## 課題の指示
下にあるアトピー性皮膚炎についての文章を、一字も変えずに全文複写してください。

## 提供された抜粋
####

アトピー性皮膚炎
アトピー性皮膚炎とは
アトピー性皮膚炎とは、かゆみを伴う湿疹が良くなったり悪くなったりを繰り返す病気です。
症状は左右対称に現れ、特に額・耳・目のまわり、首や腋、肘・膝の内側での頻度が高くなります。
多くは乳幼児期に発症しその後徐々に良くなりますが、大人になっても治らない・大人になって初めて発症するといったケースもあります。
アトピー性皮膚炎の症状
アトピー性皮膚炎では、主に以下のような症状が見られます。
乾燥
皮膚が乾燥し、触るとカサカサします。
湿疹・かゆみ
赤み、ブツブツ、ジュクジュク、かゆみなどの症状が見られます。
かさぶた
かゆみから皮膚を引っかくと傷になり、かさぶたが形成されます。

####

## データセット
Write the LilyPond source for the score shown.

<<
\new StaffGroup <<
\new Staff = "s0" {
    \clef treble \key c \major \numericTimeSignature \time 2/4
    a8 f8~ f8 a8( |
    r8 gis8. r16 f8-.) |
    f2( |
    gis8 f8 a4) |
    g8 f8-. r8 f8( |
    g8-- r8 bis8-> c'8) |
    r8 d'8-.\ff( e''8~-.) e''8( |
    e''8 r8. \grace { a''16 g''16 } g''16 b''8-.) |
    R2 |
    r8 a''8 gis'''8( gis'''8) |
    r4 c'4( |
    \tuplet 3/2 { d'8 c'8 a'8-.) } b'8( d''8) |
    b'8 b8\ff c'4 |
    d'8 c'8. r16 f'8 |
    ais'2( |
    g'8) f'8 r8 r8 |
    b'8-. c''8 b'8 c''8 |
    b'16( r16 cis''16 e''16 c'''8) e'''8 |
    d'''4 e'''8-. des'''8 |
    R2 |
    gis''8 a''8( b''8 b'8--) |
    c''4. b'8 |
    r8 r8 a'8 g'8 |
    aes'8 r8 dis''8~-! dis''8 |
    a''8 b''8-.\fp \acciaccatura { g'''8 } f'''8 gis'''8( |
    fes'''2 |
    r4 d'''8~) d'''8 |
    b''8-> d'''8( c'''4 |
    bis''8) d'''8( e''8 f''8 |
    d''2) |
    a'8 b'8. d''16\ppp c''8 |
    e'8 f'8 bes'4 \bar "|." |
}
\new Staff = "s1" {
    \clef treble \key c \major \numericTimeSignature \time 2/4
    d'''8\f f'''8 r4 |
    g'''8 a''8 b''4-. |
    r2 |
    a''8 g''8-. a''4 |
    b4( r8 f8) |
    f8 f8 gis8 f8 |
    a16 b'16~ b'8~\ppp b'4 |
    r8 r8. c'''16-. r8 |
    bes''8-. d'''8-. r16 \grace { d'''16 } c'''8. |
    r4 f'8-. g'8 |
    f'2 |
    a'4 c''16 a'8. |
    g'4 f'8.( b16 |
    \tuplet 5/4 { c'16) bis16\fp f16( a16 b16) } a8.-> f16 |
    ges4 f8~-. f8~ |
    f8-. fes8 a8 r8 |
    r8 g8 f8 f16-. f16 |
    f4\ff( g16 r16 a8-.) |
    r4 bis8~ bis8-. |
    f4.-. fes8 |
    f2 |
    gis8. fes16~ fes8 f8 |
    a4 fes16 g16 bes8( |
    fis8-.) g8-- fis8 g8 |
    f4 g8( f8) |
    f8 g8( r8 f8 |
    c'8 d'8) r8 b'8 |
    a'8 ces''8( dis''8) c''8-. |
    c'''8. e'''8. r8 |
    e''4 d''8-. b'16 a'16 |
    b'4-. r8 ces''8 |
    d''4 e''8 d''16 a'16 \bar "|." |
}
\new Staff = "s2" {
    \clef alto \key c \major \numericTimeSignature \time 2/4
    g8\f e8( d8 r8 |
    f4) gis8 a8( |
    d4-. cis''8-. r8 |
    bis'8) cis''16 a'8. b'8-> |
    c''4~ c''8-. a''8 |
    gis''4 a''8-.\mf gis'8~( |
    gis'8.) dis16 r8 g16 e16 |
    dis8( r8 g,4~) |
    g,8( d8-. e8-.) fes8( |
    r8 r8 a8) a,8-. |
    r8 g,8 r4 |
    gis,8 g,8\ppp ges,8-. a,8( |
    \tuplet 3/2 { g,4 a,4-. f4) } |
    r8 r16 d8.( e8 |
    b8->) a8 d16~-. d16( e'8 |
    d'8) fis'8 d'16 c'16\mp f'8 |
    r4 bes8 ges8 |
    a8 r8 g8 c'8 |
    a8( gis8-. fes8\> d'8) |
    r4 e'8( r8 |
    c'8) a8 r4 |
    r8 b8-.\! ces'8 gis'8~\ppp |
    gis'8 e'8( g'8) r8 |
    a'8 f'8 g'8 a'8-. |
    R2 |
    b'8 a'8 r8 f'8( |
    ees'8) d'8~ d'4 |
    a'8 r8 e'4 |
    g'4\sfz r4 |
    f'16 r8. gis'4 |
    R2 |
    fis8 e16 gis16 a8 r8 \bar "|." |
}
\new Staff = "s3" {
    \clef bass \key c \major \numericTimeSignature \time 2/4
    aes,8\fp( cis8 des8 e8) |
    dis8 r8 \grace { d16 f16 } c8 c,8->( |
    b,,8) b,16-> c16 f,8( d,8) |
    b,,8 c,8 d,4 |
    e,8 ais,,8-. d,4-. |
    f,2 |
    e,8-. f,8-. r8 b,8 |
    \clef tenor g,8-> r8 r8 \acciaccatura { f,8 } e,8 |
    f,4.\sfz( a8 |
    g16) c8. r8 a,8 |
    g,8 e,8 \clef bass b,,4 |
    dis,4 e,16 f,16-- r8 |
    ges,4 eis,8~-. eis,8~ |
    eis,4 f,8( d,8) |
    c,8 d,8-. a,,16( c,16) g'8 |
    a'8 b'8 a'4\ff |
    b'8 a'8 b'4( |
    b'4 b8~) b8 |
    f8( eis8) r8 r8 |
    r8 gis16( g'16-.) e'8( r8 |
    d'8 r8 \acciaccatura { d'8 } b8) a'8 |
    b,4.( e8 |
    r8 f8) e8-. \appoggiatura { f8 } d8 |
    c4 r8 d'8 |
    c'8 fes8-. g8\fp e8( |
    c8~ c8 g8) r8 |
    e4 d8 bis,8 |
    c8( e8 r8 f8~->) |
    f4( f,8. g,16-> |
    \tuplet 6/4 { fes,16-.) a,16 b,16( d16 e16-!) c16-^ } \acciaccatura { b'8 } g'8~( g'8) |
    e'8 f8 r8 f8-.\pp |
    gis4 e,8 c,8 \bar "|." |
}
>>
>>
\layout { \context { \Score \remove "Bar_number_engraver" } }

####

## 課題の解答
アトピー性皮膚炎
アトピー性皮膚炎とは
アトピー性皮膚炎とは、かゆみを伴う湿疹が良くなったり悪くなったりを繰り返す病気です。
症状は左右対称に現れ、特に額・耳・目のまわり、首や腋、肘・膝の内側での頻度が高くなります。
多くは乳幼児期に発症しその後徐々に良くなりますが、大人になっても治らない・大人になって初めて発症するといったケースもあります。
アトピー性皮膚炎の症状
アトピー性皮膚炎では、主に以下のような症状が見られます。
乾燥
皮膚が乾燥し、触るとカサカサします。
湿疹・かゆみ
赤み、ブツブツ、ジュクジュク、かゆみなどの症状が見られます。
かさぶた
かゆみから皮膚を引っかくと傷になり、かさぶたが形成されます。